By Dr. Umar Musa Kallah
As the US-Israeli war against Iran enters its second week, the initial narrative of a rapid Western triumph has collapsed. What began with coordinated strikes on Iranian leadership and infrastructure has instead unleashed a sophisticated Iranian counter-campaign rooted in decades of preparation, control of global chokepoints, and asymmetric warfare. Verifiable maritime data, energy market reports, and military analyses confirm that Iran is not merely holding ground, it is systematically eroding the economic foundations of American power and its Gulf allies.
The closure of the Strait of Hormuz stands as Iran’s most potent immediate weapon. Since Iran’s declaration and attacks on transiting vessels in early March 2026, shipping traffic has effectively halted, with oil and LNG flows, representing roughly 20% of global trade is severely disrupted. Global crude prices have spiked, insurance markets have pulled coverage, and Asian importers face acute shortages. This is no bluff: tanker tracking and satellite imagery show near-total cessation of commercial traffic, directly strangling revenues for US-aligned Gulf states.
Tehran has complemented this blockade with hundreds of ballistic missiles and drones targeting US military installations and infrastructure across Bahrain, Qatar, Kuwait, the UAE, and Saudi Arabia. Strikes have damaged communication systems, radar sites, and air bases, including the US Fifth Fleet headquarters and Al Udeid Air Base. The cost asymmetry is telling: cheap Iranian drones and missiles exhaust multimillion-dollar Western interceptors at a pace that cannot be sustained indefinitely.

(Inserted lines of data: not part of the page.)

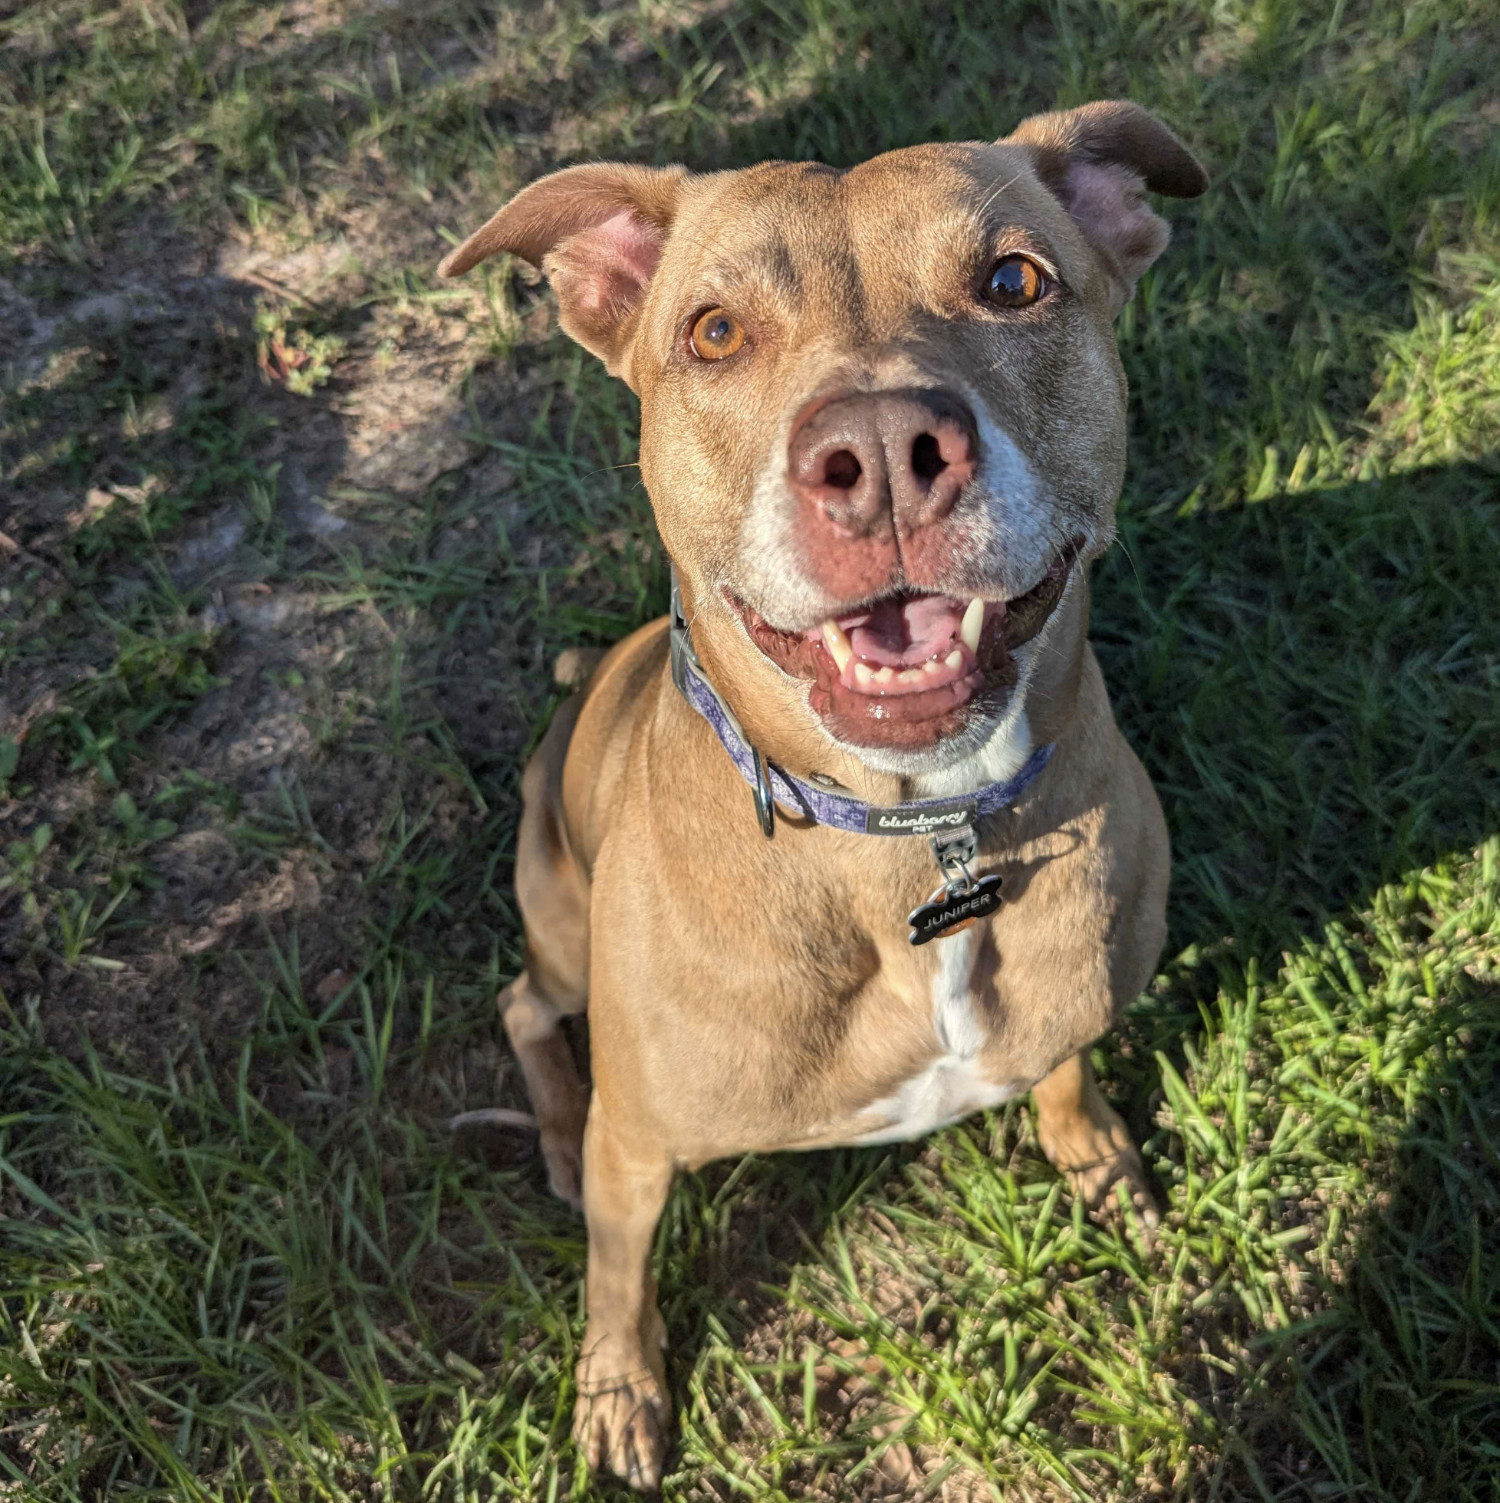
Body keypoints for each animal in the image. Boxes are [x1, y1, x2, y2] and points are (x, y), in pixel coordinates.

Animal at [438, 102, 1208, 1490]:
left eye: (1014, 282)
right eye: (714, 332)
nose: (886, 453)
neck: (917, 833)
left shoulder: (1073, 997)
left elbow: (1064, 1067)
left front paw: (1098, 1154)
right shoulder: (644, 1151)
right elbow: (619, 1283)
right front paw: (619, 1393)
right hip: (561, 927)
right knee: (524, 1007)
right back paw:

Iran has also struck desalination plants and power infrastructure critical to Gulf freshwater supplies. With over 90% of drinking water in several Gulf nations dependent on energy-intensive desalination, these targeted hits are creating humanitarian pressure and accelerating economic paralysis. By weaponizing both energy exports and water security, Tehran is holding civilian populations and regional economies hostage.
This economic siege directly undermines the Gulf sovereign wealth funds that have bankrolled much of America’s AI boom. Saudi Arabia’s Public Investment Fund and Abu Dhabi’s Mubadala have channeled tens of billions into US tech, data centers, and AI ventures. With oil revenues frozen, airspace closed, and infrastructure under fire, these funds are already curtailing new commitments to American projects. The resulting capital drought threatens Silicon Valley valuations and risks triggering a broader stock-market correction, a strategic blow at the heart of US technological supremacy.
None of this is improvised. Iran has spent decades building precisely this capacity: an estimated pre-war arsenal of thousands of ballistic missiles, mass-produced drones, and resilient proxy networks designed for attrition warfare. Its high-ranking scientists and engineers have indigenously advanced these systems through reverse-engineering and innovation, often drawing on historical technological exchanges. Battle-hardened IRGC commanders , seasoned warlords operating with decentralized command, coordinate the response, while a population of over 90 million, tempered by generations of sanctions and pressure, demonstrates profound civilizational resilience and refusal to surrender easily.
This internal steel is coupled with broader strategic depth from longstanding partnerships. Russia, China, North Korea, and Pakistan have provided diplomatic condemnation of the US-Israeli aggression, alongside decades of technological collaboration in missiles, drones, and defense systems that now equip Iran to endure. While direct military intervention has been limited, these ties combined with Iran’s own preparations will ensure sustained resistance that outlasts Western political will and munitions stockpiles.
The world now faces Tehran’s calculated endgame: choking global energy arteries, disrupting vital water supplies, and redirecting Gulf capital away from American innovation. Every day of blockade, every intercepted drone salvo, and every sign of Iranian societal cohesion deepens the strain on Washington and its partners. Iran did not stumble into this conflict; it prepared for it across a lifetime of strategic patience. As oil prices climb, water crises intensify, AI investments falter, and resilient Iranian forces continue to dictate the tempo, the balance of power is shifting decisively.
The verifiable data from shipping trackers, strike assessments, and resilience analyses is clear: Iran is not on the defensive. It is leveraging geography, technology, alliances, and unbreakable national will to hold the world ransom. Tehran is on course to prevail.